Остается только гадать, что делал все эти сорок с лишним лет в Париже подполковник Гедеонов и чем зарабатывал себе на жизнь? Возможно, ответ на этот вопрос кроется в бумагах Третьего отделения Собственной Его Императорского Величества канцелярии. Известно, например, что другой тогдашний «невозвращенец», штабс-капитан лейб-гвардии Павловского полка Яков Толстой, в середине 30-х годов становится тайным агентом Третьего отделения в Париже и в течение тридцати лет будет служить для русского правительства важным источником информации о положении во Франции.
Итак, история горемычного подполковника Гедеонова, начавшаяся в 1827 году в России, завершилась в декабре 1877 года с его смертью в Париже.

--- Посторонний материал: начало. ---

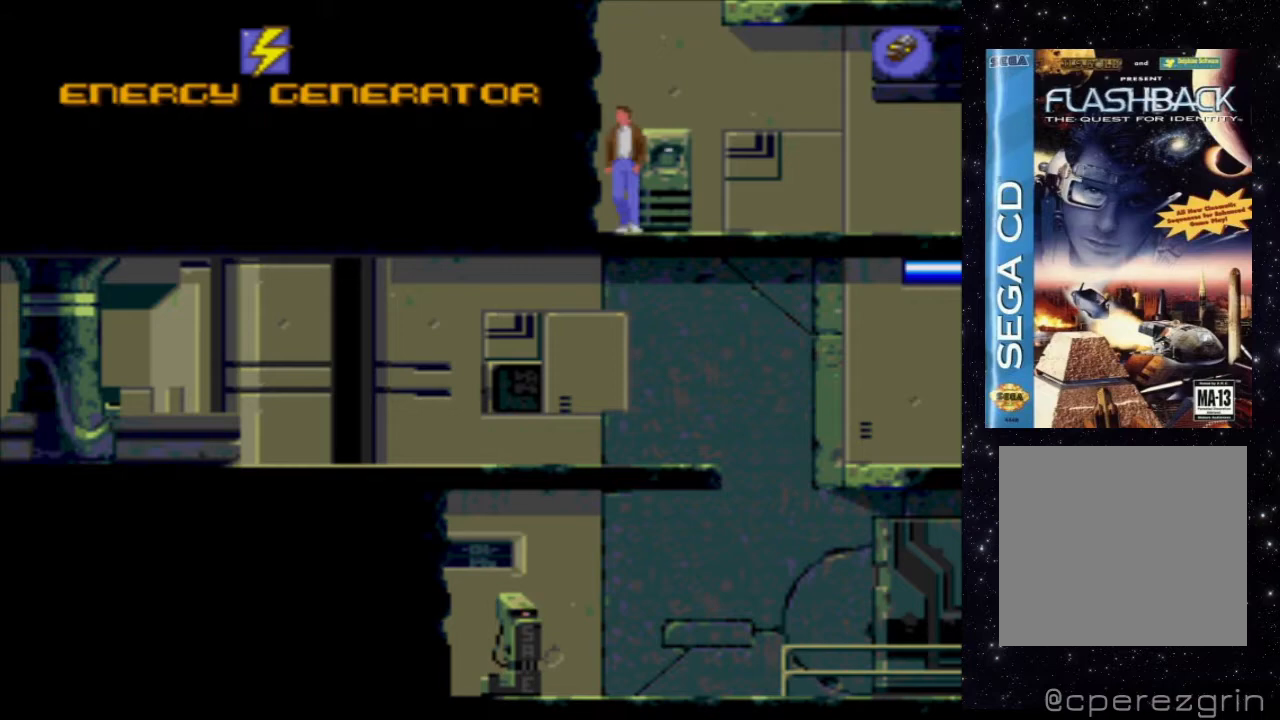
{"buttons": ["X"], "events": [[280, "DPAD_RIGHT", "up"], [440, "X", "down"]]}
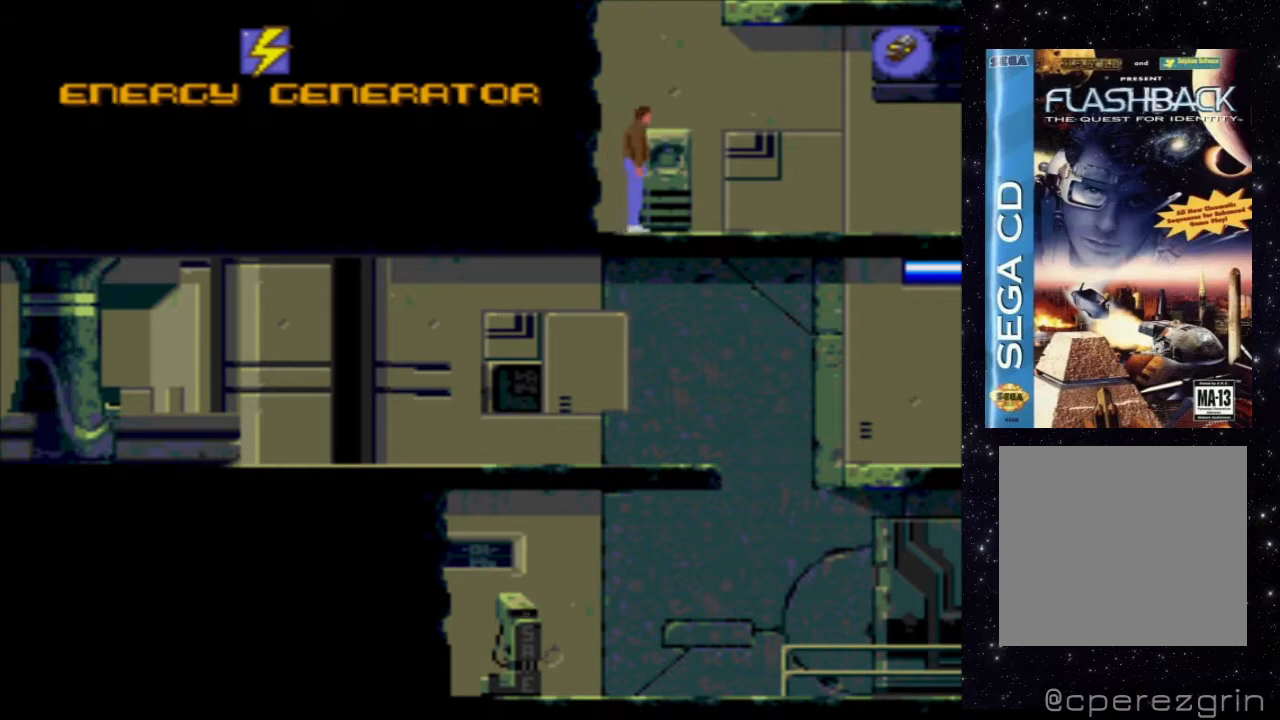
{"buttons": ["X"], "events": []}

Он прожил долгую жизнь и, если судить по его «исповеди» перед Николаем I, не раскаивался в совершенном им доносе на своих товарищей по полку. Но что интересно: полагая донос долгом каждого верноподданного, Гедеонов тем не менее не рискнул вернуться в Россию, несмотря на высочайше обещанные милости. Это обстоятельство дает основание предположить, что вынесенное ему на родине общественное порицание имело для бывшего улана большее значение, чем даже благоволение государя.
В связи с этим делом любопытна судьба некоторых других доносчиков того времени.
Английский выскочка Шервуд, унтер-офицер 3-го Украинского уланского полка, вступивший летом 1825 года с шпионскими целями в Южное общество и выдавший его участников и их планы, был осыпан высочайшими милостями и всего за восемь лет дослужился до полковничьих эполет. Однако его дальнейшая карьера была перечеркнута новым доносом, который оказался ложным. За лжесвидетельство и оговор полковник Шервуд, несмотря на его прежние «заслуги», был посажен в Шлиссельбургскую крепость, а затем сослан в смоленскую деревню под секретный надзор местного жандармского управления.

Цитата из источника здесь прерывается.